In 2003, consumption of information technology goods worldwide was $1.5 trillion, with Asia representing 20 percent of the total.  Even more telling, Asia produced about 40 percent of these goods. The increasing role for Asia in the markets and manufacturing of IT, along with Asian innovation, will pose a challenge to traditional centers, notably Silicon Valley. The book analyzes policies and the results of this trend on nations and centers such as Silicon Valley. Details

[photo - Market Rebels bookcover]

Market Rebels: How Activists Make or Break Radical Innovations
By Hayagreeva Rao
Princeton University Press 2009

Social activists are key players in the creative destruction and rebuilding of markets, says Professor Hayagreeva “Huggy” Rao.

[photo - Microeconomics for Managers Book Cover]

Microeconomics for Managers
David Kreps
Norton, W. W. & Company, Inc. 2003

Kreps Publishes New Microeconomics Text
Microeconomics for Managers, a new textbook by Professor David Kreps, tries to motivate and illustrate frameworks and theories with real-world examples: from General Motors trying to settle a class-action lawsuit with coupons to Porsche trying to reorganize how its cars are retailed in the United States; to an explanation for how and why Toyota increases the power of its suppliers.

[photo - Top Down Book Jacket Book Cover]

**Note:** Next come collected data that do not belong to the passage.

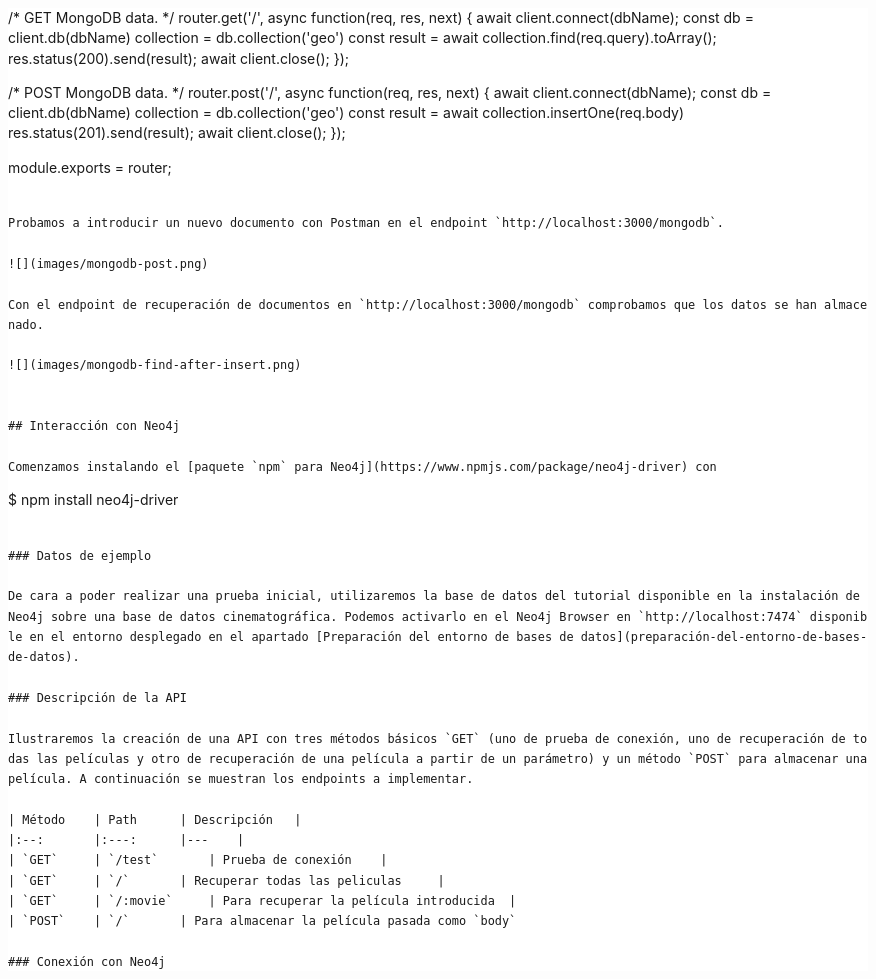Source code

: /* GET MongoDB data. */
router.get('/', async function(req, res, next) {
    await client.connect(dbName);
    const db = client.db(dbName)
    collection = db.collection('geo')
    const result = await collection.find(req.query).toArray();
    res.status(200).send(result);
    await client.close();
  });

/* POST MongoDB data. */
router.post('/', async function(req, res, next) {
    await client.connect(dbName);
    const db = client.db(dbName)
    collection = db.collection('geo')
    const result = await collection.insertOne(req.body)
    res.status(201).send(result);
    await client.close();
  });
  
module.exports = router;
```

Probamos a introducir un nuevo documento con Postman en el endpoint `http://localhost:3000/mongodb`.

![](images/mongodb-post.png)

Con el endpoint de recuperación de documentos en `http://localhost:3000/mongodb` comprobamos que los datos se han almacenado.

![](images/mongodb-find-after-insert.png)


## Interacción con Neo4j

Comenzamos instalando el [paquete `npm` para Neo4j](https://www.npmjs.com/package/neo4j-driver) con

```
$ npm install neo4j-driver
```

### Datos de ejemplo

De cara a poder realizar una prueba inicial, utilizaremos la base de datos del tutorial disponible en la instalación de Neo4j sobre una base de datos cinematográfica. Podemos activarlo en el Neo4j Browser en `http://localhost:7474` disponible en el entorno desplegado en el apartado [Preparación del entorno de bases de datos](preparación-del-entorno-de-bases-de-datos).

### Descripción de la API

Ilustraremos la creación de una API con tres métodos básicos `GET` (uno de prueba de conexión, uno de recuperación de todas las películas y otro de recuperación de una película a partir de un parámetro) y un método `POST` para almacenar una película. A continuación se muestran los endpoints a implementar.

| Método  	| Path  	| Descripción  	| 
|:--:		|:---:		|---	|
| `GET`  	| `/test`  		| Prueba de conexión  	|
| `GET`  	| `/`  		| Recuperar todas las peliculas  	|
| `GET`  	| `/:movie`  	| Para recuperar la película introducida  |   
| `POST`	| `/`		| Para almacenar la película pasada como `body`

### Conexión con Neo4j

```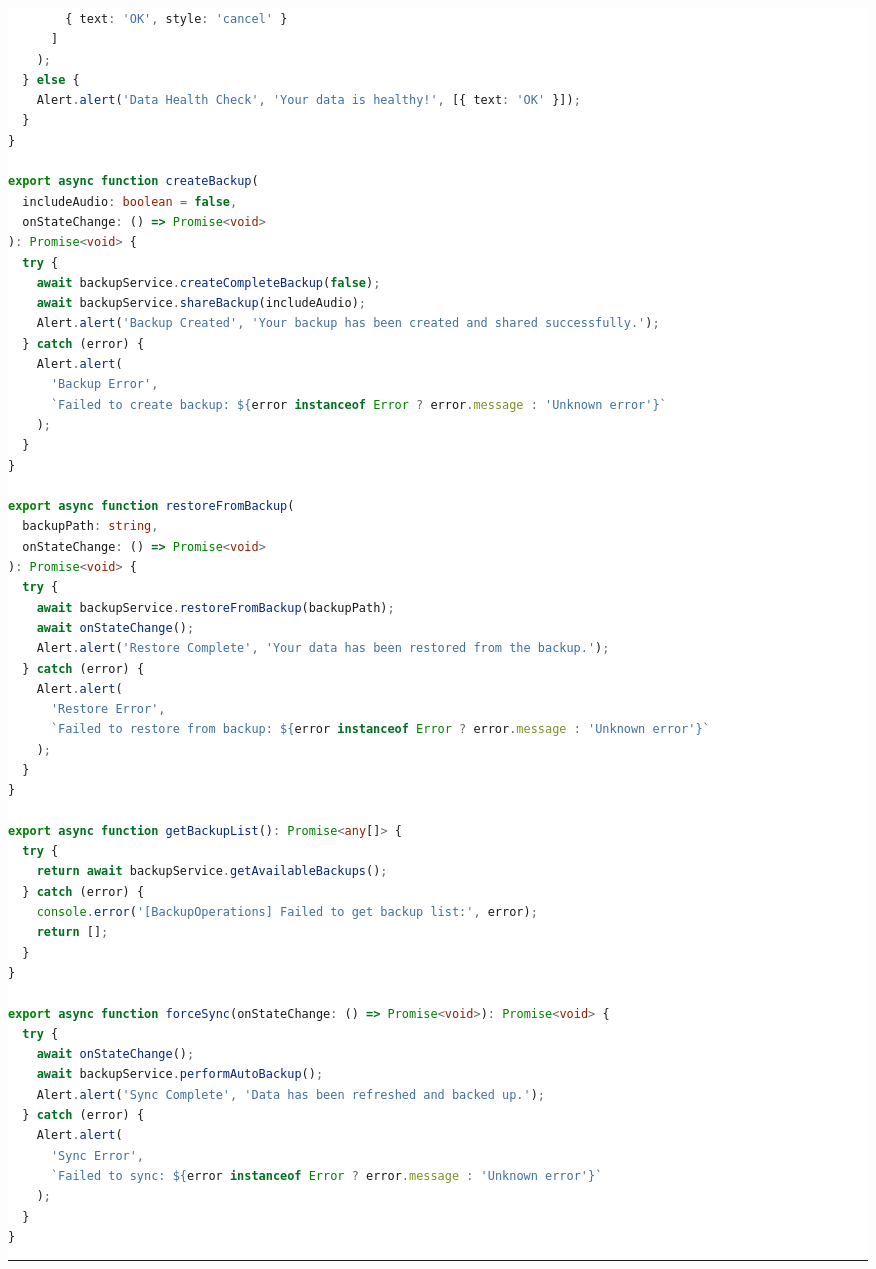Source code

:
 ```typescript
        { text: 'OK', style: 'cancel' }
      ]
    );
  } else {
    Alert.alert('Data Health Check', 'Your data is healthy!', [{ text: 'OK' }]);
  }
}

export async function createBackup(
  includeAudio: boolean = false,
  onStateChange: () => Promise<void>
): Promise<void> {
  try {
    await backupService.createCompleteBackup(false);
    await backupService.shareBackup(includeAudio);
    Alert.alert('Backup Created', 'Your backup has been created and shared successfully.');
  } catch (error) {
    Alert.alert(
      'Backup Error', 
      `Failed to create backup: ${error instanceof Error ? error.message : 'Unknown error'}`
    );
  }
}

export async function restoreFromBackup(
  backupPath: string,
  onStateChange: () => Promise<void>
): Promise<void> {
  try {
    await backupService.restoreFromBackup(backupPath);
    await onStateChange();
    Alert.alert('Restore Complete', 'Your data has been restored from the backup.');
  } catch (error) {
    Alert.alert(
      'Restore Error', 
      `Failed to restore from backup: ${error instanceof Error ? error.message : 'Unknown error'}`
    );
  }
}

export async function getBackupList(): Promise<any[]> {
  try {
    return await backupService.getAvailableBackups();
  } catch (error) {
    console.error('[BackupOperations] Failed to get backup list:', error);
    return [];
  }
}

export async function forceSync(onStateChange: () => Promise<void>): Promise<void> {
  try {
    await onStateChange();
    await backupService.performAutoBackup();
    Alert.alert('Sync Complete', 'Data has been refreshed and backed up.');
  } catch (error) {
    Alert.alert(
      'Sync Error', 
      `Failed to sync: ${error instanceof Error ? error.message : 'Unknown error'}`
    );
  }
}
```

---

Top Down: Why Hierarchies Are Here to Stay
and How to Manage Them More Effectively

Harold Leavitt
Harvard Business School Press, November 2004

Pundits have been forecasting the demise of the hierarchical corporation for decades. Organizational behavior expert Harold J. Leavitt argues that alternative to these traditional corporations have not proven viable--or even desirable--and that despite its human failings, hierarchy remains the foundational shape of every large human organization. Why? Because it works. Top Down neither defends nor attacks the much-maligned hierarchy. Rather, this counterintuitive book convincingly shows that even the "flattest" of today's organizations are really just hierarchies in disguise. Leavitt shows how leaders can reshape hierarchies to incorporate the human values and motivations that enable employees to thrive. He then offers middle managers suggestions about how best to negotiate the way through those authoritarian mazes, while maintaining their personal integrity and even finding satisfaction in their work. Harold J. Leavitt is Kilpatrick Professor of Organizational Behavior Emeritus at the Stanford GSB.